# Find expected number of successful trail in $N$ times

I have $k_1$ red balls and $k_2$ blue balls in a box. Let $p_r$ be probability that randomly select $r$ balls in the box without replacement, $\sum_{r=1}^{m} p_r=1$. A trial is succeeds if the trial can draw at least one red ball in the trial. Find expected number of successful trail in $N$ times.

This is my solution

Let $X$ be event that draw $r$ ball in the box which has at least one red ball.

$$P(X)=p(r) \times\sum_{i=0}^{k_1}\frac{\binom{k_1}{i}\binom{k_2}{r-i}}{\binom{k_1+k_2}{n}}$$

Finally, we got the expected value as
$$E(X)= N \times \sum_{r=1}^{m} p(r) \sum_{i=0}^{k_1}\frac{\binom{k_1}{i}\binom{k_2}{r-i}}{\binom{k_1+k_2}{n}}$$

Is it right?

#### Solutions Collecting From Web of "Find expected number of successful trail in $N$ times"

Let $Y$ be the random variable counting how many successes you have in $N$ trials. If $X_i$ is the Bernoulli random variable giving $1$ if the $i$th draw is a successs and $0$ otherwise, then $Y = \sum\limits_{i=1}^N X_i$.

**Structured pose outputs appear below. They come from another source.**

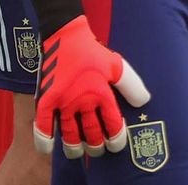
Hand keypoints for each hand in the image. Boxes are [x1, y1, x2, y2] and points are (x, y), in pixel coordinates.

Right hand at [33, 16, 150, 157]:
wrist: (66, 35)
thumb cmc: (92, 51)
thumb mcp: (117, 65)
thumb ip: (131, 84)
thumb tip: (144, 102)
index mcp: (101, 93)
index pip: (112, 124)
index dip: (116, 138)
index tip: (116, 144)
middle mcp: (83, 100)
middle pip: (91, 133)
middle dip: (96, 145)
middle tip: (98, 151)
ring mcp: (63, 101)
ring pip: (70, 133)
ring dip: (75, 146)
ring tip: (78, 152)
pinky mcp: (46, 99)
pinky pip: (43, 125)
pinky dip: (44, 139)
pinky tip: (49, 149)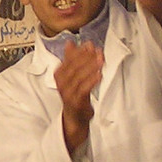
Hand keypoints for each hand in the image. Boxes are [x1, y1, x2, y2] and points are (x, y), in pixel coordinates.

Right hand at [53, 40, 103, 155]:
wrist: (74, 119)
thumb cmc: (75, 96)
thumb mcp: (72, 76)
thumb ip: (71, 60)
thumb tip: (70, 43)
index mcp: (59, 76)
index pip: (68, 60)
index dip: (79, 52)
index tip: (90, 45)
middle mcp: (61, 84)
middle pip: (73, 68)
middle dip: (86, 58)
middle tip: (98, 51)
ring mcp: (68, 94)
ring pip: (78, 77)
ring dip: (90, 67)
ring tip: (101, 60)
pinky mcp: (76, 102)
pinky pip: (83, 89)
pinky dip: (91, 81)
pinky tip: (100, 74)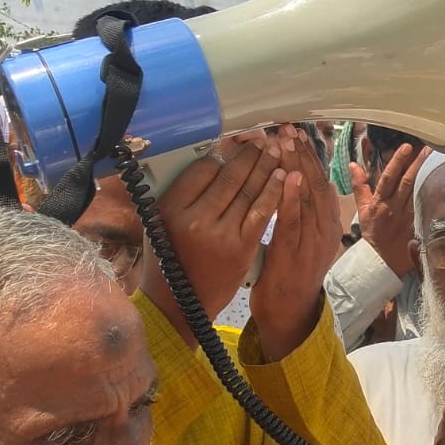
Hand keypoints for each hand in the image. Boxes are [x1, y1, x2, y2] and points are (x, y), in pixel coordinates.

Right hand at [141, 130, 287, 343]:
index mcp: (171, 209)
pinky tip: (283, 177)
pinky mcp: (242, 248)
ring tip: (276, 151)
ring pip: (249, 191)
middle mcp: (194, 219)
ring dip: (267, 167)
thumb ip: (181, 195)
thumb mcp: (161, 224)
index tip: (236, 143)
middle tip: (263, 139)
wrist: (182, 305)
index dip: (223, 154)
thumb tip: (210, 160)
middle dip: (250, 154)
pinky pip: (262, 213)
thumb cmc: (170, 261)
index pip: (202, 168)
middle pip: (229, 176)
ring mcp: (220, 234)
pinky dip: (274, 192)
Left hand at [251, 130, 342, 359]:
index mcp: (327, 224)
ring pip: (307, 198)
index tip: (296, 133)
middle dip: (302, 154)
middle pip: (316, 183)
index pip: (320, 181)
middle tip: (288, 128)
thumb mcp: (304, 238)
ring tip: (287, 141)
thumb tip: (308, 183)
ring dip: (296, 167)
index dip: (308, 156)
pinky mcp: (295, 255)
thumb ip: (307, 212)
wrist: (291, 314)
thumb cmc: (291, 274)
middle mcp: (324, 230)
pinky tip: (286, 177)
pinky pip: (294, 222)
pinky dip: (291, 198)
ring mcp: (311, 243)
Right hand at [351, 144, 425, 276]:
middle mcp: (394, 208)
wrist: (383, 259)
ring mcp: (407, 216)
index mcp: (379, 203)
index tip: (406, 147)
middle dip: (417, 164)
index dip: (397, 162)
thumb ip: (359, 186)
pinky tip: (440, 180)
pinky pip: (424, 204)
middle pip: (407, 182)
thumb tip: (353, 165)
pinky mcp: (417, 222)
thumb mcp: (362, 210)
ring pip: (417, 191)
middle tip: (429, 148)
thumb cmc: (372, 233)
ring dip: (427, 174)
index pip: (388, 179)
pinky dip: (431, 191)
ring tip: (436, 159)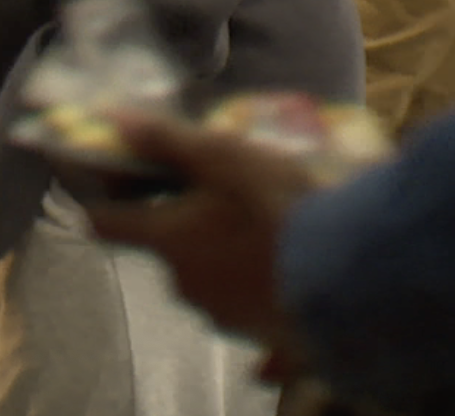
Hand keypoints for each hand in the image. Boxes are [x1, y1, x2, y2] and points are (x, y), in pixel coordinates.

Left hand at [85, 111, 321, 377]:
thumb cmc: (280, 209)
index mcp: (165, 239)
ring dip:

Thus, $Y$ is a sum of presumably-independent Bernoulli random variables, hence a binomial random variable with probability of success $p = \mathbb{P}(X_i = 1)$.
For example, the mass function is
$$\mathbb{P}(Y = s) = \mathbb{P}\left(\sum\limits_{i=1}^N X_i = s\right) = {{N}\choose{s}} \mathbb{P}(X_i = 1)^s\, \mathbb{P}(X_i = 0)^{N-s} = {{N} \choose{s}} p^s \,(1-p)^{N-s}$$
for $0 \leq s \leq N.$

At this point, you probably know that the expected value of a Binomial random variable with parameters $N$ and $p$ is $\mathbb{E}[Y] = Np$, or you can go through the calculation yourself easily since the expected value is linear to find
$$\mathbb{E}[Y] = \sum\limits_{i=1}^N \mathbb{E}[X_i] = \sum\limits_{i=1}^N \Big[ 0 \cdot \mathbb{P}(X_i = 0) + 1 \cdot \mathbb{P}(X_i =1) \Big] = N \, \mathbb{P}(X_i = 1)$$
So, what you have left is to find $p = \mathbb{P}(X_i = 1)$.

For this, it is helpful to consider the following:
$$\mathbb{P}(X_i = 1) = \sum\limits_{r = 0}^m \mathbb{P}(X_i = 1 \mid r \text{ draws})\,p_r$$
with
\begin{align*}
\mathbb{P}(X_i =1 \mid r \text{ draws}) =
\begin{cases}
1 & r > k_2 \\
1 – \frac{{k_2} \choose {r}}{{k_1 + k_2} \choose {r}} & r \leq k_2
\end{cases}
\end{align*}
where the last case with $r \leq k_2$ used: $\mathbb{P}(X_i = 1 \mid r) = 1 – \mathbb{P}(X_i = 0 \mid r)$. From here, you can put these pieces together.